Avec du recul, on pourrait dire que le plan Phénix était la méthode la plus pragmatique pour parvenir à contrôler le pays, proposée par la CIA après une observation attentive de la réalité du terrain, et selon les leçons apprises en Malaisie ou en Indochine, mais beaucoup trop tardivement pour obtenir des résultats tangibles. Elle fut sans surprise rejetée par l’opinion publique états-unienne parce qu’elle impliquait de viser une résistance bien organisée et donc parfaitement fondue dans la population, ou selon de terme de Mao, « comme un poisson dans l’eau », et donc de mener inévitablement une guerre sale. Par contre, en face, le résistant pouvait identifier plus facilement ses cibles qui étaient considérées comme extérieures à la population.

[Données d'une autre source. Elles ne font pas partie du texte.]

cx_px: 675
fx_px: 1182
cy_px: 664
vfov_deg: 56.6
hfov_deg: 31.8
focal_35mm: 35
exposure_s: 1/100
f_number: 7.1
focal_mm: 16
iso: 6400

En Irak, l’aveuglement persistant du Pentagone, prisonnier de sa rhétorique sur la « libération » du pays, ne lui a pas permis de réagir en temps utile à la dégradation de la situation. Persuadé de n’avoir à faire qu’à une « Intifada » de type palestinien, Donald Rumsfeld a fait appel à des instructeurs israéliens pour encadrer une opération limitée de contre-insurrection, « Marteau de fer » [5]. Puis, intoxiqué par ses propres agents du Congrès national irakien, le Pentagone a cru pouvoir « irakiser » rapidement les forces de répression et dégager son propre personnel.

Un GI abattant un civil désarmé
à Falloudja en 2004.

Comme au Viêt-nam, la résistance a donné la priorité à l’exécution des collaborateurs (attaque systématique des lieux de recrutement) sur la lutte contre l’occupant et a brisé toute possibilité de dynamique pro-US, si elle a jamais existé. Ce n’est qu’après un an d’erreurs militaires, et quelques mois de plus pour cause de campagne électorale, que le président George W. Bush a donné l’ordre d’utilisation de moyens radicaux. C’est beaucoup trop tard pour espérer s’imposer dans le pays.

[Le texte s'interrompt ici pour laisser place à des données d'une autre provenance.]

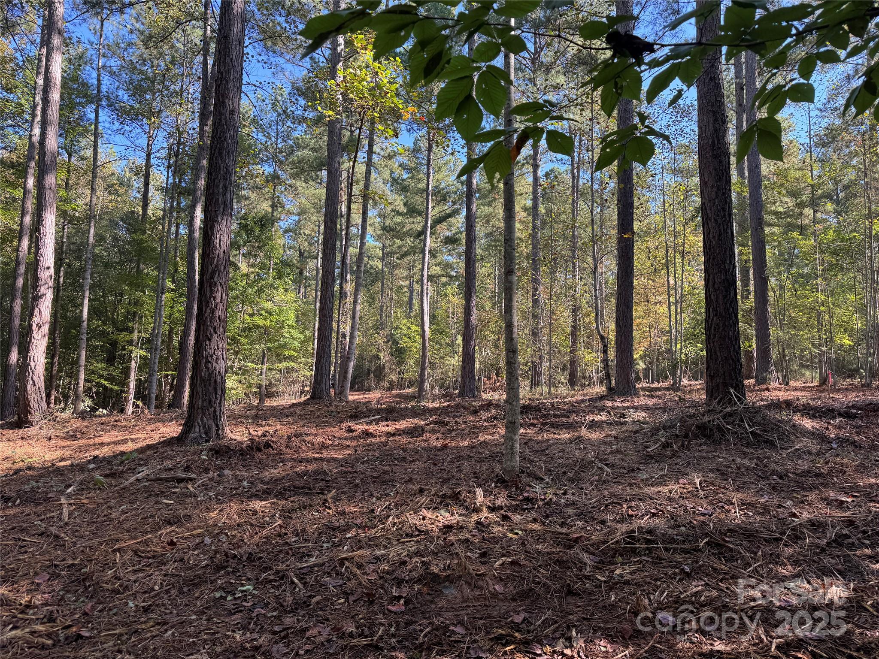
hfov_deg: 71.6
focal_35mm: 24
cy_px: 330
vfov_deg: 56.8
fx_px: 609
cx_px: 440
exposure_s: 1/265
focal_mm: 6.76
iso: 64
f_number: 1.78
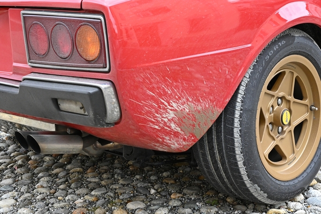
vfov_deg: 21.5
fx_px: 561
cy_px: 107
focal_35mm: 63
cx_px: 160
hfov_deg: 31.9
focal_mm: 63
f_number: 13
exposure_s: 1/640
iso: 4000
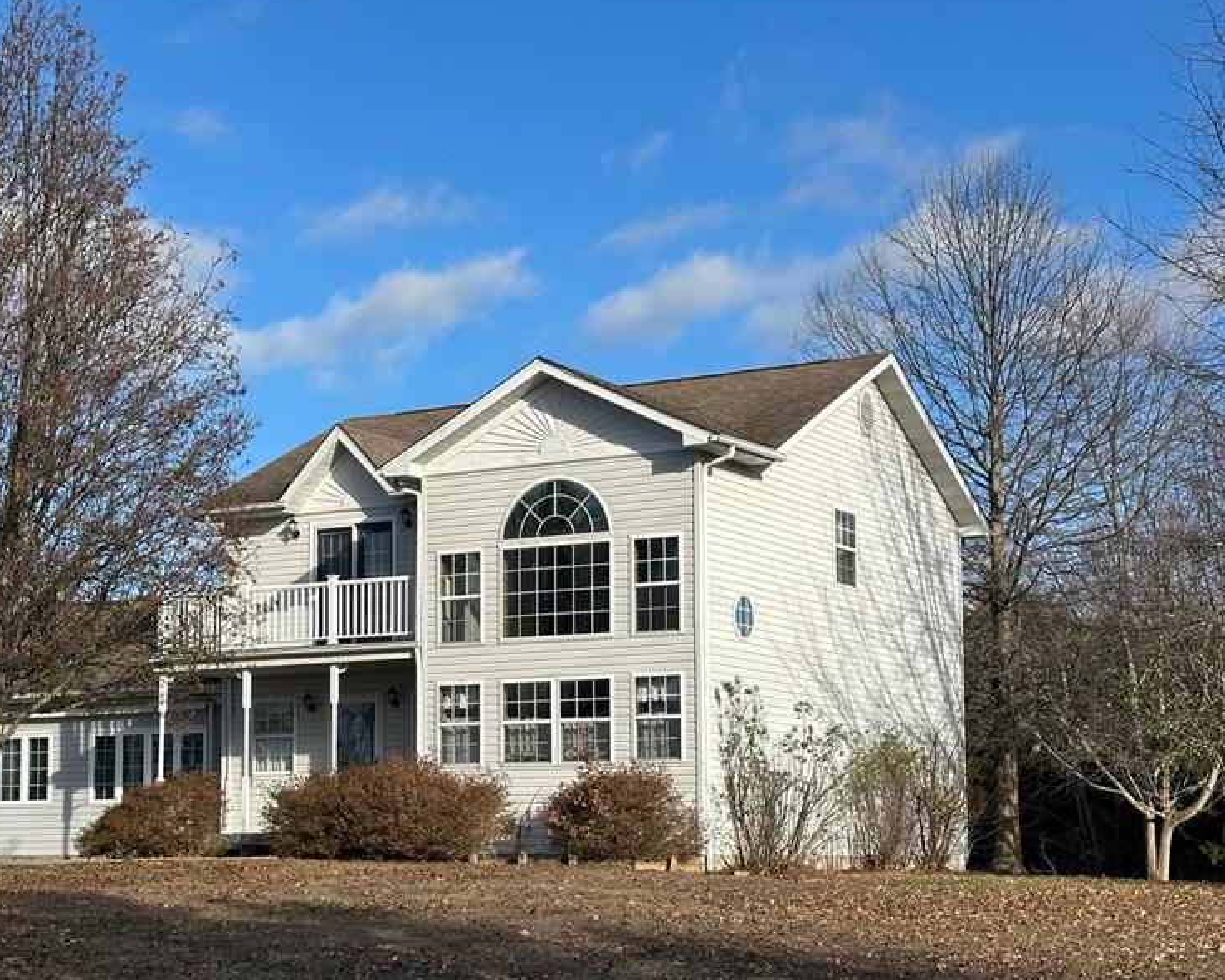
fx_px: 2356
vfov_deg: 23.4
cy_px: 588
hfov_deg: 28.9
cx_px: 402
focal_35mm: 65
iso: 64
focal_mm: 6.86
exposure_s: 1/4184
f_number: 1.78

La cause principale de la répétition de cette erreur est à rechercher dans une auto-intoxication qui a conduit les responsables militaires à ne voir la réalité qu’au travers de leur propagande sans tenir compte de leurs renseignements. Il n’était pas difficile de savoir que Saddam Hussein s’était attribué la paternité d’un roman dans laquelle une romance était mise en scène sur fond de guérilla. Il avait préparé psychologiquement son peuple à cette situation. Militairement, il avait abandonné l’organisation hiérarchique enseignée par les Soviétiques pour adopter celle des Vietnamiens. Il avait organisé des structures de résistance commune par commune et en avait confié la direction à de jeunes militants du Ba’as, doublant ainsi les structures de son parti [6].

Désormais toute victoire militaire contre les insurgés sera une défaite politique face à la population. La destruction de Falloudja ne sera pas une simple barbarie, elle rendra impossible un retour en arrière et privera la Coalition de tout espoir de maintien pacifique de sa présence dans le pays et donc d’exploitation de son pétrole.

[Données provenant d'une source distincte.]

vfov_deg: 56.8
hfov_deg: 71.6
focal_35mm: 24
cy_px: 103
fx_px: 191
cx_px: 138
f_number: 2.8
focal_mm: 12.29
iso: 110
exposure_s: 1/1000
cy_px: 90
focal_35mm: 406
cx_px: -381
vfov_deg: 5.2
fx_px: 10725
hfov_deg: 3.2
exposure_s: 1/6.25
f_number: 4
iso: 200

[2Nous vous renvoyons à l’ouvrage Ashes to ashes : The Phoenix Program and the Viêt-nam War, par Dale Andradé, Lexington Books, pour les détails sur le plan Phénix. Divers documents, tels que le manuel des conseillers Phénix états-unien, sont par ailleurs disponibles sur le serveur de Memoryhole.org

[3Voir « 1948-1960 : "état d’urgence" en Malaisie », par Arthur Lepic, Voltaire, 23 juin 2004.

[4Op. Cit. p138

[5« Opération marteau de fer » par Paul Labarique, Voltaire, 11 décembre 2003.

[6Source : entretiens avec des membres du gouvernement irakien avant l’ouverture des hostilités.